→ Dataset entries:
=-=-=-=-=

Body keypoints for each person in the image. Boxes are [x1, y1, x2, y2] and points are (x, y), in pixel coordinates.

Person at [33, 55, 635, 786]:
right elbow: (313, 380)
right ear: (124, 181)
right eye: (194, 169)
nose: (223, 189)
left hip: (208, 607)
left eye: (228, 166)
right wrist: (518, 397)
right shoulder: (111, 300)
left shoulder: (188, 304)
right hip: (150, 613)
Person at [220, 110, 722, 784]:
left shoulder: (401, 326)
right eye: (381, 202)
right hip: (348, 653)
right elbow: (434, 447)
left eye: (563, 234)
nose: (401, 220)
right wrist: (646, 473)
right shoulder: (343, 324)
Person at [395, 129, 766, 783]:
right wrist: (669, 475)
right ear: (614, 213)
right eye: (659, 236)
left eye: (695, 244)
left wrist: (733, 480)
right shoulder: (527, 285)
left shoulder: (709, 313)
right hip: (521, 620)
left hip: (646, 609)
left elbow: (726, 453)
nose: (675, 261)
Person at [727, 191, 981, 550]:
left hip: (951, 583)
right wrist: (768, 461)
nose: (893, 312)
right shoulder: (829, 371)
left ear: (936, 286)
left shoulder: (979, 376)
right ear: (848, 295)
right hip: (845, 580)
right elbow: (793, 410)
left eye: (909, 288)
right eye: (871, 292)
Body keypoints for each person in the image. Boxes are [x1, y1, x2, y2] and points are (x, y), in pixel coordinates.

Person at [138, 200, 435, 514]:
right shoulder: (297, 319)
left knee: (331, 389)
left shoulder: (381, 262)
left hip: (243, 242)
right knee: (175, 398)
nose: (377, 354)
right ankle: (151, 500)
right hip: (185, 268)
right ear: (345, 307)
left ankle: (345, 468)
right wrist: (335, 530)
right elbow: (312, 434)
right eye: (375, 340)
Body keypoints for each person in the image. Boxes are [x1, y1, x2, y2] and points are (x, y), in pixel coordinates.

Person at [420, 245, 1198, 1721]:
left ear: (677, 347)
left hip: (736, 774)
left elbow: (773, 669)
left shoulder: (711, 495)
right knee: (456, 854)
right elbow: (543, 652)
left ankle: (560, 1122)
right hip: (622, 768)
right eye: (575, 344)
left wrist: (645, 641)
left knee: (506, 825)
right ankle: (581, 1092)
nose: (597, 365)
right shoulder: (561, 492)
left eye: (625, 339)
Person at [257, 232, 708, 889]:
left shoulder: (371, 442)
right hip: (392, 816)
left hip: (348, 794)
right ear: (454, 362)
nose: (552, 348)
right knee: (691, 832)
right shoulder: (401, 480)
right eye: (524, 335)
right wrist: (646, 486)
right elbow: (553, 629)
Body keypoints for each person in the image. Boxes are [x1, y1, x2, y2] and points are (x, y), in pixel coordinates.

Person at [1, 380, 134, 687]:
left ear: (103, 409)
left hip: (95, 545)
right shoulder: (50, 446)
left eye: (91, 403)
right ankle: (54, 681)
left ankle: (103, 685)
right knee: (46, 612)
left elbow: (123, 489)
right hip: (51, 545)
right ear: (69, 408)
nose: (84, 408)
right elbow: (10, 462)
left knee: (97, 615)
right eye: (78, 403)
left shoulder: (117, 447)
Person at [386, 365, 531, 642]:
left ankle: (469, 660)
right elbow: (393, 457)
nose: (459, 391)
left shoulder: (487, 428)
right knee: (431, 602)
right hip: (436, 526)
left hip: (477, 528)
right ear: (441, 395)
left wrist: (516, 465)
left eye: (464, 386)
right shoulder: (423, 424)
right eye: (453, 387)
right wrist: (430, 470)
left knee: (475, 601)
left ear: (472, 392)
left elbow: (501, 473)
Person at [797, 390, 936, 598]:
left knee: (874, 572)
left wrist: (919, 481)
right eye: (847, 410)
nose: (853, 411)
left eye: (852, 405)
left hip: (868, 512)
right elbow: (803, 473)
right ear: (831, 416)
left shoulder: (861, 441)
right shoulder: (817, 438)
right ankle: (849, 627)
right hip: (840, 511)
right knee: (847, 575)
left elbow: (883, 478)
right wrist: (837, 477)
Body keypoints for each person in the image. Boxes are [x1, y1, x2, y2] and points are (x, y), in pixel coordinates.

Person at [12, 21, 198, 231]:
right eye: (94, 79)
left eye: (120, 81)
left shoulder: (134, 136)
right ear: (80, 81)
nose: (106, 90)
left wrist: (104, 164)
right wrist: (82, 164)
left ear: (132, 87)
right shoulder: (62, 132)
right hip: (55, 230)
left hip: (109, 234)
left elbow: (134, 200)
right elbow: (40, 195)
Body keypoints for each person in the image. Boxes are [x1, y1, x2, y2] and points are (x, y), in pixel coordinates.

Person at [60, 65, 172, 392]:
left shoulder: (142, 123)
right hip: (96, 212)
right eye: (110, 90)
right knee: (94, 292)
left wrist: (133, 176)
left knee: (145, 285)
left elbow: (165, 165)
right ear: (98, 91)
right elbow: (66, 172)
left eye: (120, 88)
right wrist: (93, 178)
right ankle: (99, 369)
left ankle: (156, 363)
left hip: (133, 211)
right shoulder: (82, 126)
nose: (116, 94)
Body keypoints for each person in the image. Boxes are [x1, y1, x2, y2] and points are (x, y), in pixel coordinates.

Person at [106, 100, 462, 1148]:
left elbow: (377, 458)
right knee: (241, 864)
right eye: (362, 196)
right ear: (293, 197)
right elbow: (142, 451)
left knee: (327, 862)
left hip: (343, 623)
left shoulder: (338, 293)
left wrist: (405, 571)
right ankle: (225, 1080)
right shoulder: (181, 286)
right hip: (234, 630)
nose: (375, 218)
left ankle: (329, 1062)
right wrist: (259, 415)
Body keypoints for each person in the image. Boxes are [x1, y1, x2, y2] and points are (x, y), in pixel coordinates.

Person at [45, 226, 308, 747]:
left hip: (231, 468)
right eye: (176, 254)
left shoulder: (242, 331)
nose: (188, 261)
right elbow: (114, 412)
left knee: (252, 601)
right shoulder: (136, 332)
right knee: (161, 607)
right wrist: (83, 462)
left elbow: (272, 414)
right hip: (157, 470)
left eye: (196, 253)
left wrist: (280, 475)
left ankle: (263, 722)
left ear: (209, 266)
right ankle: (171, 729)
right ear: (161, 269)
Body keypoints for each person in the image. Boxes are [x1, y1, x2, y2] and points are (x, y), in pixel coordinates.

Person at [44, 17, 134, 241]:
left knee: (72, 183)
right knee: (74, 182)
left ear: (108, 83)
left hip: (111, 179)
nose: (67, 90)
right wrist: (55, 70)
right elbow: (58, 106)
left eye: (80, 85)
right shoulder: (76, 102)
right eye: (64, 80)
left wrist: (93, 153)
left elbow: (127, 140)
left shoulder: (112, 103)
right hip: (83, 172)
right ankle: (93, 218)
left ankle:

=-=-=-=-=

→ Work to be completed:
When answering, write out each of the lines above exactly as given.

→ Task solution:
Body keypoints for each person in the image. Boxes are [x1, y1, x2, y2] and points are (x, y), in pixel coordinates.

Person at [33, 55, 635, 786]:
right elbow: (313, 380)
right ear: (124, 181)
right eye: (194, 169)
nose: (223, 189)
left hip: (208, 607)
left eye: (228, 166)
right wrist: (518, 397)
right shoulder: (111, 300)
left shoulder: (188, 304)
right hip: (150, 613)
Person at [220, 110, 722, 784]:
left shoulder: (401, 326)
right eye: (381, 202)
right hip: (348, 653)
right elbow: (434, 447)
left eye: (563, 234)
nose: (401, 220)
right wrist: (646, 473)
right shoulder: (343, 324)
Person at [395, 129, 766, 783]:
right wrist: (669, 475)
right ear: (614, 213)
right eye: (659, 236)
left eye: (695, 244)
left wrist: (733, 480)
right shoulder: (527, 285)
left shoulder: (709, 313)
right hip: (521, 620)
left hip: (646, 609)
left elbow: (726, 453)
nose: (675, 261)
Person at [727, 191, 981, 550]:
left hip: (951, 583)
right wrist: (768, 461)
nose: (893, 312)
right shoulder: (829, 371)
left ear: (936, 286)
left shoulder: (979, 376)
right ear: (848, 295)
right hip: (845, 580)
right elbow: (793, 410)
left eye: (909, 288)
right eye: (871, 292)
Body keypoints for each person in the image. Boxes are [x1, y1, x2, y2] and points are (x, y), in pixel coordinates.

Person at [138, 200, 435, 514]:
right shoulder: (297, 319)
left knee: (331, 389)
left shoulder: (381, 262)
left hip: (243, 242)
right knee: (175, 398)
nose: (377, 354)
right ankle: (151, 500)
right hip: (185, 268)
right ear: (345, 307)
left ankle: (345, 468)
right wrist: (335, 530)
right elbow: (312, 434)
right eye: (375, 340)
Body keypoints for each person in the image. Boxes are [x1, y1, x2, y2] and points are (x, y), in pixel coordinates.

Person at [420, 245, 1198, 1721]:
left ear: (677, 347)
left hip: (736, 774)
left elbow: (773, 669)
left shoulder: (711, 495)
right knee: (456, 854)
right elbow: (543, 652)
left ankle: (560, 1122)
right hip: (622, 768)
right eye: (575, 344)
left wrist: (645, 641)
left knee: (506, 825)
right ankle: (581, 1092)
nose: (597, 365)
right shoulder: (561, 492)
left eye: (625, 339)
Person at [257, 232, 708, 889]:
left shoulder: (371, 442)
right hip: (392, 816)
left hip: (348, 794)
right ear: (454, 362)
nose: (552, 348)
right knee: (691, 832)
right shoulder: (401, 480)
right eye: (524, 335)
right wrist: (646, 486)
right elbow: (553, 629)
Body keypoints for each person in the image. Boxes are [x1, y1, x2, y2] and points are (x, y), in pixel coordinates.

Person at [1, 380, 134, 687]:
left ear: (103, 409)
left hip: (95, 545)
right shoulder: (50, 446)
left eye: (91, 403)
right ankle: (54, 681)
left ankle: (103, 685)
right knee: (46, 612)
left elbow: (123, 489)
right hip: (51, 545)
right ear: (69, 408)
nose: (84, 408)
right elbow: (10, 462)
left knee: (97, 615)
right eye: (78, 403)
left shoulder: (117, 447)
Person at [386, 365, 531, 642]:
left ankle: (469, 660)
right elbow: (393, 457)
nose: (459, 391)
left shoulder: (487, 428)
right knee: (431, 602)
right hip: (436, 526)
left hip: (477, 528)
right ear: (441, 395)
left wrist: (516, 465)
left eye: (464, 386)
right shoulder: (423, 424)
right eye: (453, 387)
right wrist: (430, 470)
left knee: (475, 601)
left ear: (472, 392)
left elbow: (501, 473)
Person at [797, 390, 936, 598]:
left knee: (874, 572)
left wrist: (919, 481)
right eye: (847, 410)
nose: (853, 411)
left eye: (852, 405)
left hip: (868, 512)
right elbow: (803, 473)
right ear: (831, 416)
left shoulder: (861, 441)
right shoulder: (817, 438)
right ankle: (849, 627)
right hip: (840, 511)
right knee: (847, 575)
left elbow: (883, 478)
right wrist: (837, 477)
Body keypoints for each person in the image. Boxes are [x1, y1, x2, y2] and points are (x, y), in pixel coordinates.

Person at [12, 21, 198, 231]:
right eye: (94, 79)
left eye: (120, 81)
left shoulder: (134, 136)
right ear: (80, 81)
nose: (106, 90)
left wrist: (104, 164)
right wrist: (82, 164)
left ear: (132, 87)
right shoulder: (62, 132)
right hip: (55, 230)
left hip: (109, 234)
left elbow: (134, 200)
right elbow: (40, 195)
Body keypoints for each person in the image. Boxes are [x1, y1, x2, y2] and points are (x, y), in pixel coordinates.

Person at [60, 65, 172, 392]:
left shoulder: (142, 123)
right hip: (96, 212)
right eye: (110, 90)
right knee: (94, 292)
left wrist: (133, 176)
left knee: (145, 285)
left elbow: (165, 165)
right ear: (98, 91)
right elbow: (66, 172)
left eye: (120, 88)
right wrist: (93, 178)
right ankle: (99, 369)
left ankle: (156, 363)
left hip: (133, 211)
right shoulder: (82, 126)
nose: (116, 94)
Body keypoints for each person in the image. Boxes are [x1, y1, x2, y2] and points are (x, y), in pixel coordinates.

Person at [106, 100, 462, 1148]:
left elbow: (377, 458)
right knee: (241, 864)
right eye: (362, 196)
right ear: (293, 197)
right elbow: (142, 451)
left knee: (327, 862)
left hip: (343, 623)
left shoulder: (338, 293)
left wrist: (405, 571)
right ankle: (225, 1080)
right shoulder: (181, 286)
right hip: (234, 630)
nose: (375, 218)
left ankle: (329, 1062)
right wrist: (259, 415)
Body keypoints for each person in the image. Boxes are [x1, y1, x2, y2] and points are (x, y), in pixel coordinates.

Person at [45, 226, 308, 747]:
left hip: (231, 468)
right eye: (176, 254)
left shoulder: (242, 331)
nose: (188, 261)
right elbow: (114, 412)
left knee: (252, 601)
right shoulder: (136, 332)
right knee: (161, 607)
right wrist: (83, 462)
left elbow: (272, 414)
right hip: (157, 470)
left eye: (196, 253)
left wrist: (280, 475)
left ankle: (263, 722)
left ear: (209, 266)
right ankle: (171, 729)
right ear: (161, 269)
Body keypoints for each person in the image. Boxes are [x1, y1, x2, y2] and points are (x, y), in pixel coordinates.

Person at [44, 17, 134, 241]:
left knee: (72, 183)
right knee: (74, 182)
left ear: (108, 83)
left hip: (111, 179)
nose: (67, 90)
right wrist: (55, 70)
right elbow: (58, 106)
left eye: (80, 85)
right shoulder: (76, 102)
right eye: (64, 80)
left wrist: (93, 153)
left elbow: (127, 140)
left shoulder: (112, 103)
right hip: (83, 172)
right ankle: (93, 218)
left ankle:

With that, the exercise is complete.